Diese Klauseln sind somit ein Grund, warum es bei Freihandelsverhandlungen immer zu einer Absenkung von Standards kommt.
Die meisten Freihandelsabkommen enthalten Investitionsschutzklauseln, die „Investor-State Dispute Settlement“ (ISDS) genannt werden. Sie ermöglichen es Konzernen, die im Ausland investiert haben, den Staat auf Schadensersatz zu verklagen, wenn sie ungerecht behandelt oder enteignet werden. Die Formulierungen in den Abkommen sind üblicherweise so schwammig, dass jede staatliche Maßnahme, die das Potential hat, Gewinnmöglichkeiten und damit den Wert der Investition zu schmälern, als "indirekte Enteignung" ein Klagegrund sein kann. Beispiele dafür sind in der Vergangenheit der deutsche Atomausstieg, der ägptische Mindeslohn oder ein Fracking-Moratorium in der kanadischen Provinz Québec gewesen.
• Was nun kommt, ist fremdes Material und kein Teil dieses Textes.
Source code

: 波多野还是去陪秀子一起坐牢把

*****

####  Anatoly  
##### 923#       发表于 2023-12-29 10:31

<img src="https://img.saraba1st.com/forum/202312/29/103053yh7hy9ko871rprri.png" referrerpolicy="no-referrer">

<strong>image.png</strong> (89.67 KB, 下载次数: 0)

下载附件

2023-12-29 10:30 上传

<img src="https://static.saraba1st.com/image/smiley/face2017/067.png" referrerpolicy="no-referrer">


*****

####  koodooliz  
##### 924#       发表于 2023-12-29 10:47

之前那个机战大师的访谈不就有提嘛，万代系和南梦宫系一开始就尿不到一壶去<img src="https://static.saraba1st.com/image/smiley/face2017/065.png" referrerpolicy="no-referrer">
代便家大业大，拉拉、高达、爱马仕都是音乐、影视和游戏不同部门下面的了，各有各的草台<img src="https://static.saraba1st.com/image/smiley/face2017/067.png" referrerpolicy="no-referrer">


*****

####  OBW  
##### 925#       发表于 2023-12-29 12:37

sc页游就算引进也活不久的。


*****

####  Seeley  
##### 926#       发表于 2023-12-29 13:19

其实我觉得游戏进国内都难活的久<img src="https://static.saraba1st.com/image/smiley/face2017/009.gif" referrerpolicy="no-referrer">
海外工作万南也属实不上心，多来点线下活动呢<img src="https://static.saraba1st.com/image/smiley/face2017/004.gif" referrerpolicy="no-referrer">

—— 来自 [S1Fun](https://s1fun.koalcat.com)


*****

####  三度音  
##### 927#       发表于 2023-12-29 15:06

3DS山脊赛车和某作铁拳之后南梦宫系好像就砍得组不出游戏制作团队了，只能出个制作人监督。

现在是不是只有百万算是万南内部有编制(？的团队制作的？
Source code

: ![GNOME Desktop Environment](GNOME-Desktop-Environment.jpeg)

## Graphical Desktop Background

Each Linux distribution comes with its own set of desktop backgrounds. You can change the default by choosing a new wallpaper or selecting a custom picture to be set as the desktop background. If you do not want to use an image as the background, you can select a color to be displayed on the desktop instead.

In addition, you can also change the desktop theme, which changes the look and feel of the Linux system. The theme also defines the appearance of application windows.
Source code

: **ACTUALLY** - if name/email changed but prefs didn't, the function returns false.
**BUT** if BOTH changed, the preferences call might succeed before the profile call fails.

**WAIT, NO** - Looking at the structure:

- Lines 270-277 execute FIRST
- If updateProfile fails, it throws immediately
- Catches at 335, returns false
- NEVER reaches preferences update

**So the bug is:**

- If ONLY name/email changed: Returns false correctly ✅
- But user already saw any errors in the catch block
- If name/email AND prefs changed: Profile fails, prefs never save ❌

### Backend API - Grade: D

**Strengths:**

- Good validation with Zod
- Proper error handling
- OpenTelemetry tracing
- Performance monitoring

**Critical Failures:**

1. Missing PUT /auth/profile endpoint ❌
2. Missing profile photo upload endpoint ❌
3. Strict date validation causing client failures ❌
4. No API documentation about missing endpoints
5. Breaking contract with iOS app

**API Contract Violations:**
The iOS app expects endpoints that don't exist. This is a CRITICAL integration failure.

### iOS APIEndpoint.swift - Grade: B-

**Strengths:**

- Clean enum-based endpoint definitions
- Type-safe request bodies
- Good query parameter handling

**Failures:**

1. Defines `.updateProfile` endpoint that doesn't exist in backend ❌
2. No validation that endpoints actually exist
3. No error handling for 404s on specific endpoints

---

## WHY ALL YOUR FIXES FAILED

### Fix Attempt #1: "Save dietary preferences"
Die Verhandlungen über diese Schadensersatzklagen finden außerhalb des staatlichen Rechtssystems meist im Internationalen Zentrum zur Beilegung von Investitionsstreitigkeiten (engl. International Centre for Settlement of Investment Disputes – ICSID) in Washington statt. Über die Fälle entscheiden drei RichterInnen, von denen jeweils eineR von den Streitparteien und ein Dritter im gegenseitigen Einvernehmen gefunden wird. Die RichterInnen sind meist AnwältInnen in international tätigen Kanzleien und mit international tätigen Konzernen eng verbunden. Gegen ihre Entscheidung ist keine Berufung möglich.
Die Ergebnisse der Verhandlungen können Ablehnung der Klage des Konzerns, eine Schadensersatzforderung gegen den Staat oder ein Vergleich sein. Vergleiche enthalten oft Geldzahlungen der Staaten an die Konzerne und zusätzlich immer wieder die teilweise oder vollständige Rücknahme von Gesetzen.
Das Konzept des Investitionsschutzes ist undemokratisch und für die SteuerzahlerInnen teuer.